Charting capital investment

The venture world is in carnage. Make no mistake about it, money is tight and cash is king. Many business owners and venture capital firms across the nation are still suffering under the sweltering heat that lingers from the dot-com implosion, stock market correction and swooning economy.

“The loss of private equity is enormous,” explains Mario Marino, chairman of the Washington, D.C.-based Venture Philanthropy Partners and the Morino Institute. “It’s not a good economic forecast out there.”

An outspoken technology insider and native Clevelander, Morino was a key player in the development of Washington, D.C., as a high tech region. In 1995, he sold his software firm, Legent, to Computer Associates for nearly $2 billion. Today, Morino has returned home to Northeast Ohio and promotes positive economic and social change through the power of the Internet.

Morino maintains that Cleveland’s financial landscape – as troubling as it appears – is better off than other regions, especially the two coasts.

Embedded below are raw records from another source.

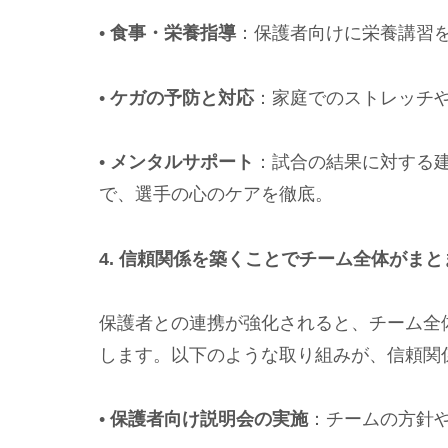
•
食事・栄養指導
：保護者向けに栄養講習
•
ケガの予防と対応
：家庭でのストレッチ
•
メンタルサポート
：試合の結果に対する
で、選手の心のケアを徹底。
4. 信頼関係を築くことでチーム全体がまと
保護者との連携が強化されると、チーム全
します。以下のような取り組みが、信頼関
•
保護者向け説明会の実施
：チームの方針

Despite the current problems of LTV and uncertainty about TRW’s local future, he believes most local capital sources are in good shape.

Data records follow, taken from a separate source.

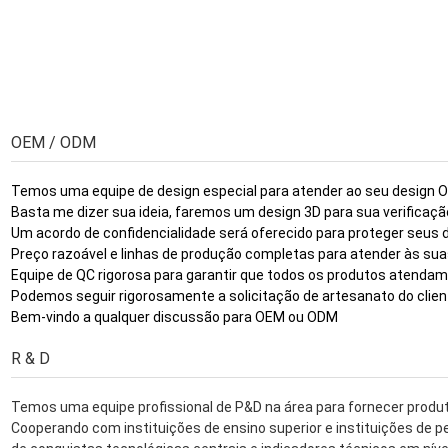
OEM / ODM
Temos uma equipe de design especial para atender ao seu design 
Basta me dizer sua ideia, faremos um design 3D para sua verificaçã
Um acordo de confidencialidade será oferecido para proteger seus d
Preço razoável e linhas de produção completas para atender às su
Equipe de QC rigorosa para garantir que todos os produtos atenda
Podemos seguir rigorosamente a solicitação de artesanato do clien
Bem-vindo a qualquer discussão para OEM ou ODM
R & D
Temos uma equipe profissional de P&D na área para fornecer produt
Cooperando com instituições de ensino superior e instituições de pe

“Midwest firms may actually be OK because they weren’t speculative,” he says, adding that the region’s overwhelming conservative nature probably spared many from financial ruin. Now, they are well positioned to invest in the next round of entrepreneurs who understand the basics of business and finance, and, most important, know how to make money.

Ironically, Morino says, what’s hurt the region in the past, “its remarkably low entrepreneurial spirit,” could suddenly work in its favor.

“The bar of creation is so high that we’ll see some of the best companies created during this next phase of business,” he says.

But it won’t be easy. There are numerous high hurdles that need to be leapt before any of this happens.

Morino points to three key factors that must be addressed – a spark of entrepreneurship and entrepreneurial culture in the region, strong leaders to affect and execute change, and significant capital investment to spur research and development and help get new companies off the ground.

“There are great assets here,” he explains. “But change comes from the periphery. The established system doesn’t see it. One of Cleveland’s biggest challenges is that you’re going to have to cut through the core. There are established businesses and families here, and there are enormous implications if you have the old guard blocking the path to change.”